Beoordeling door de rechtbank

2. De rechtbank beoordeelt of het college terecht en op goede gronden heeft besloten om de ontmantelingskosten van de hennepkwekerij bij eiser in rekening te brengen, om hem een bestuurlijke boete op te leggen en om deze boete in te vorderen. Zij doet dat aan de hand van de beroepsgronden van eiser.
3. De rechtbank is van oordeel dat het beroep ongegrond is
.Hierna legt de rechtbank uit hoe zij tot dit oordeel komt en welke gevolgen dit oordeel heeft.
4. De voor de beoordeling van het beroep belangrijke wet- en regelgeving is in de bijlage bij deze uitspraak te vinden.
Ontmantelingskosten
5. Het college heeft besloten om met spoedeisende bestuursdwang een hennepkwekerij in de huurwoning van eiser te ontmantelen en om de kosten daarvan bij eiser in rekening te brengen, omdat hij artikel 1a, tweede lid, van de Woningwet heeft overtreden. Het college heeft tot deze ontmanteling besloten, nadat de inspecteur van de afdeling Bouw- en Woningtoezicht (de inspecteur) in eisers huurwoning in de slaapkamer een Grow-tent, vier transformatoren, 22 assimilatielampen, koolstoffilters, ventilatoren en groeimiddel heeft aangetroffen. Ook zijn er open aansluitingen en een niet geaarde installatie aangetroffen en is diefstal van energie geconstateerd. Verder heeft de fraudespecialist van Stedin Netbeheer geconstateerd dat er door de elektrische installatie van de hennepkwekerij een ernstig gevaar op brand en elektrocutie aanwezig was. De situatie in de woning was zeer gevaarlijk en onveilig.

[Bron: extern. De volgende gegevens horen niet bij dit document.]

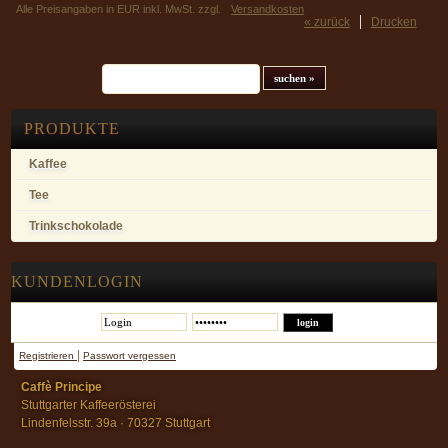
Alle Preisangaben in EUR inkl. MwSt. zzgl.
Versandkosten
« zurück
Drucken
Suchfeld
PRODUKTE
Kaffee
Tee
Trinkschokolade
KUNDENLOGIN
|
Registrieren
Passwort vergessen
Caffè Principe
Stuttgarter Kaffeerösterei
Lindenfelsstr. 39a · 70327 Stuttgart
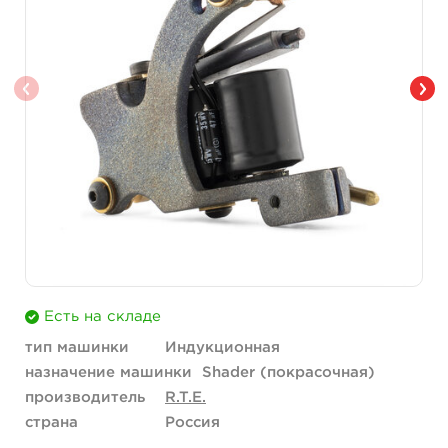
Есть на складе
тип машинки
Индукционная
назначение машинки
Shader (покрасочная)
производитель
R.T.E.
страна
Россия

6. Eiser heeft niet ontkend dat hij huurder van de woning is waarin de door het college genoemde voorwerpen zijn aangetroffen en dat hij de eigenaar van deze voorwerpen is. Eiser is het echter oneens met de kwalificatie van deze voorwerpen als hennepkwekerij, de kwalificatie van de situatie als spoedeisend en de hoogte van de ontmantelingskosten die bij hem in rekening zijn gebracht.
Heeft het college terecht de gevonden voorwerpen als hennepkwekerij aangemerkt?
7.1.
Gelet op alle omstandigheden oordeelt de rechtbank dat het college terecht heeft geconcludeerd dat het in de huurwoning van eiser om een hennepkwekerij ging.
7.2.
Eiser heeft niet ontkend dat de tijdens de inspectie aangetroffen voorwerpen daadwerkelijk in zijn woning zijn gevonden. Dergelijke voorwerpen zijn bij een hennepkwekerij gangbare voorwerpen. De rechtbank verwijst in dit kader naar de uitspraak van de Afdeling bestuursrechtspraak van de Raad van State (de Afdeling) van
3 augustus 2022, ECLI:NL:RVS:2022:2258. Eisers betoog dat de hennepkwekerij op het moment van de inspectie niet in werking was en dat er geen hennepplanten aanwezig waren, maakt dat niet anders. Het aantal en type aangetroffen voorwerpen is voldoende om de conclusie van het college te kunnen dragen dat het om een hennepkwekerij ging.
7.3.
Eisers algemene betoog dat hij geen hennep maar Surinaamse groenten in zijn slaapkamer wilde verbouwen, geeft geen aanleiding te twijfelen aan de conclusie van het college. Tijdens de zitting heeft eiser slechts in algemene zin uitgelegd dat hij de transformatoren en de lampen voor het kweken van Surinaamse groenten nodig had om zonlicht na te bootsen, de Grow-tent om aarde in te doen en de filters en de ventilatoren om verse lucht aan te voeren. Het college heeft dit betoog op de zitting ook voldoende ontkracht. Eiser heeft ook niet uitgelegd welke Surinaamse groenten hij precies wilde verbouwen en er zijn geen planten of zaden van Surinaamse groenten in eisers huurwoning aangetroffen.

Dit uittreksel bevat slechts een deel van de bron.